Tuesday, 6 March 2012

Adopting integration and innovation in the NHS is a cultural change

Adopting integration and innovation in the NHS is a cultural change:

Chief executive of Whittington Health, Dr Yi Mien Koh, explains to Jessica Fuhl that the biggest challenge to integration and efficiency is getting staff on board

Whittington Health has ambitions plans for the future. It hopes to achieve foundation trust status by 2014 and its first step to ensure it made sufficient efficiency savings in order to do so was to fully integrate local community services with the hospital last year. In January it had reached 98% of its cost improvement programme (CIP) target for the financial year as a result.

The integrated health organisation is a merger of the formerly named Whittington hospital, Islington PCT and Haringey PCT – including Haringey children's services.

Dr Yi Mien Koh was appointed as chief executive of the organisation almost a year ago in time to oversee the integration of the services. In an interview with the Guardian's healthcare network at the Nuffield Trust health policy summit last week she said that one of the biggest challenges of the merger was integrating staff's ways of thinking.

"It was three different cultures, three different ways of working, three different sets of conditions. But as a result what we now have is one structure that takes the patients all the way from the front door in to the community."

Koh has had to find new ways to incentivise staff as the trust moves forward with its strategic plan for to improve efficiency and the quality of healthcare through integration.

"Incentivising clinicians to work in a different way is key", she said. "For example, not asking patients to turn up at out patients, but instead asking can we go out in to the community; asking clinicians to work via telephones and emails."

The trust has already introduced telephone consultations with patients, something to be continued in the long-term provided all clinicians adopt the approach. For some staff, "taking the patient all the way from the front door" is taken so seriously that they communicate with patients online via online platforms such as Twitter.
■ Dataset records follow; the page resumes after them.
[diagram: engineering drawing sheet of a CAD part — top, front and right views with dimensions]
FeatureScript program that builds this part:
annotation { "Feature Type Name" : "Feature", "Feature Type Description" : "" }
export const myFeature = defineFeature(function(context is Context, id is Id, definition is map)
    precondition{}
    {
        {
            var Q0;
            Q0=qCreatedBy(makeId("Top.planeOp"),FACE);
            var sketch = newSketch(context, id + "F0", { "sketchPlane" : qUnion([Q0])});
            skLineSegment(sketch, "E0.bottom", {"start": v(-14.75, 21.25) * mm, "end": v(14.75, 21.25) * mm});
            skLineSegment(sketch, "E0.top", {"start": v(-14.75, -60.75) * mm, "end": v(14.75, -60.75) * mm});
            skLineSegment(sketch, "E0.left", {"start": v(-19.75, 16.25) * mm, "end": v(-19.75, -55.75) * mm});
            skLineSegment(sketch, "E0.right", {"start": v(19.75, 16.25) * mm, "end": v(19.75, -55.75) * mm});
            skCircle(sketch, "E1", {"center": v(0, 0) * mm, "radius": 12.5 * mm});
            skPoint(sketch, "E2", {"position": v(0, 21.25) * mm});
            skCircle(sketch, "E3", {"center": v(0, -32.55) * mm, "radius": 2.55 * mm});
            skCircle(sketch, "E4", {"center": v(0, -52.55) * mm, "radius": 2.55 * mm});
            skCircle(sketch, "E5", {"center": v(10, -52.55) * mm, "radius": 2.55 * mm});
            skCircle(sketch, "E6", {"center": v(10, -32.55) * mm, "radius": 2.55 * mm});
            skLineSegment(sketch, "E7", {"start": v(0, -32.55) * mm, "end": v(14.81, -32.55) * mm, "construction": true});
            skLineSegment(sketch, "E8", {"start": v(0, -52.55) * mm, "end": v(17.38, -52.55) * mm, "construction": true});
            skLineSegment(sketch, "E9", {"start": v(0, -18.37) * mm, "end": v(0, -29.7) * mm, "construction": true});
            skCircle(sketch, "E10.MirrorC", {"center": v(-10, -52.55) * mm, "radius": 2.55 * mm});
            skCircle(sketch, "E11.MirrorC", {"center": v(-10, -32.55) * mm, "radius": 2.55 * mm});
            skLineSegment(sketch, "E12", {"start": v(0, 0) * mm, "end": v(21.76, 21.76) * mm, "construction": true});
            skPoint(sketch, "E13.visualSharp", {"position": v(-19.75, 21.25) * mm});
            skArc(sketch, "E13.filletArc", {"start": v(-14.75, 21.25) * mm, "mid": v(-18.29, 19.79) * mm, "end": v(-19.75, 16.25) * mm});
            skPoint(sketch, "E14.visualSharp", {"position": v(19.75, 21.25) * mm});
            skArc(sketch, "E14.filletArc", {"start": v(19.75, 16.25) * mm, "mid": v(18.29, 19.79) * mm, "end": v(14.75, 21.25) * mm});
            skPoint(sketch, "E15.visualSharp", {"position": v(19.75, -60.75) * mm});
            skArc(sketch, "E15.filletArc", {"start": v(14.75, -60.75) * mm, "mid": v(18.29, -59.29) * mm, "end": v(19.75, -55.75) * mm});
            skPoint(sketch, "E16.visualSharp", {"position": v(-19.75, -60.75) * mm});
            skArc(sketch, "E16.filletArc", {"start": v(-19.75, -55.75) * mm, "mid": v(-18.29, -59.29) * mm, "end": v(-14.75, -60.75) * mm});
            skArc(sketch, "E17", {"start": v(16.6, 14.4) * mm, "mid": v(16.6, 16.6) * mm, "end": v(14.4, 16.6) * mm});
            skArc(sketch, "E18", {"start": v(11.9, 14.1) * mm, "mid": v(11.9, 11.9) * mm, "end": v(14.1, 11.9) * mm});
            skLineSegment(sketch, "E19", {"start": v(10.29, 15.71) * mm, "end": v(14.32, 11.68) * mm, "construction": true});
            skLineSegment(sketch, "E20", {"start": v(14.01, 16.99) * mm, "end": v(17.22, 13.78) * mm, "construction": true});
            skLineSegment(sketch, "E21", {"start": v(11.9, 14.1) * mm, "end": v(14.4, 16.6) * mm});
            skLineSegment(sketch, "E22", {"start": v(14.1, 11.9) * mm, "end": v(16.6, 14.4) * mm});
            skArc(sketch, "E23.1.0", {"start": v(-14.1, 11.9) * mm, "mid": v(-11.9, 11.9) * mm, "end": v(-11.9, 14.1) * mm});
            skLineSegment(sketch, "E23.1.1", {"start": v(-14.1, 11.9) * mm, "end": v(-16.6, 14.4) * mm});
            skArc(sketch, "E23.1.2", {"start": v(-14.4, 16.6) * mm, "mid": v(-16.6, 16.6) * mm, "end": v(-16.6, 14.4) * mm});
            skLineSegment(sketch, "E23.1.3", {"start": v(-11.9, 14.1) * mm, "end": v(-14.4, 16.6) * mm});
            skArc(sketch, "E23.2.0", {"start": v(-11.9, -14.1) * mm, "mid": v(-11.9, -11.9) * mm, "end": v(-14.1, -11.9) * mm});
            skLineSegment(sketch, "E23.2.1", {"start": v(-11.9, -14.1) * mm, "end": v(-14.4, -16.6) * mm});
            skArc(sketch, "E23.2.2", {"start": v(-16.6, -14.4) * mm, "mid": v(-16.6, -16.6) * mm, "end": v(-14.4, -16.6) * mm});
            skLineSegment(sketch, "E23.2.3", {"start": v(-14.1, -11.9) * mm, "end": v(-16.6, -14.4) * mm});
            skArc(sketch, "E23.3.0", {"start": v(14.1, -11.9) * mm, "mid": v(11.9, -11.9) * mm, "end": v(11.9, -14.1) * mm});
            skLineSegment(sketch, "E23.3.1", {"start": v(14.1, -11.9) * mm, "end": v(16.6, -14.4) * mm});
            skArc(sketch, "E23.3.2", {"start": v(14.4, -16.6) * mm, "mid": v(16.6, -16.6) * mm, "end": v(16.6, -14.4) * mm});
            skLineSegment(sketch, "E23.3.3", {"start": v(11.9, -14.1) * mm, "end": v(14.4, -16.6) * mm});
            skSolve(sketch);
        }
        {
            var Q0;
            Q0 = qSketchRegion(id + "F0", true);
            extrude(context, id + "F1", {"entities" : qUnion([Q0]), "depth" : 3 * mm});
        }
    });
Koh explained: "Certainly with children, for example, who have long-term conditions like diabetes, they are already communicating with their pediatricians how to manage their condition on a day-to-day basis through Twitter. The young people get real time feedback which is better."

The chief executive has asked GPs to adopt other new ways which she hopes will drive efficiency and improve the quality of care at Whittington Health. GPs are incentivised to communicate with patients through emails by being paid a small amount extra for each email correspondence used instead of letters.

Whittington Health has also bought a new electronic patient records system that will integrate GP and social care systems next year. But, according to Koh, buying the IT is only part of the challenge.

"Ten per cent of the challenge is finding the money, and 90% is culture change – getting staff to want to use it. The NHS is very good at implementing new technology, but keeping the old. We're just not keeping the old.

"What we want to do by the end of the year is have 50% of all communication with patients by emails. But the GPs are actually resisting because they say that patients who don't have internet access will have to print it off anyway, as will GPs who don't adopt the electronic patient records system.

"We are thinking about how we can make electronic the easier option, as it costs a lot of money to process the paper."

For Koh the challenge to drive innovation and efficiency at Whittington Health is a big one, but it is one she is determined to meet by bringing her staff with her.

"We're on a triathlon. This is the analogy I usually use for my team. We have the swimming and the cycling and the running. We are now starting to swim but we are only are only in the beginning – we still have cycling and running to do. So I say, don't tire yourself out too much. We still have a lot to do.

"But some people, if they are not fit, then you're just going to drop out half way. So we need to be leaner, and part of being lean is getting the organisation of staff structurally fitter.

"It is very challenging but the biggest thing for me is bring staff with me on this journey. So that we have the same goal and that we share the same vision to provide high quality care for the population." Guardian Professional.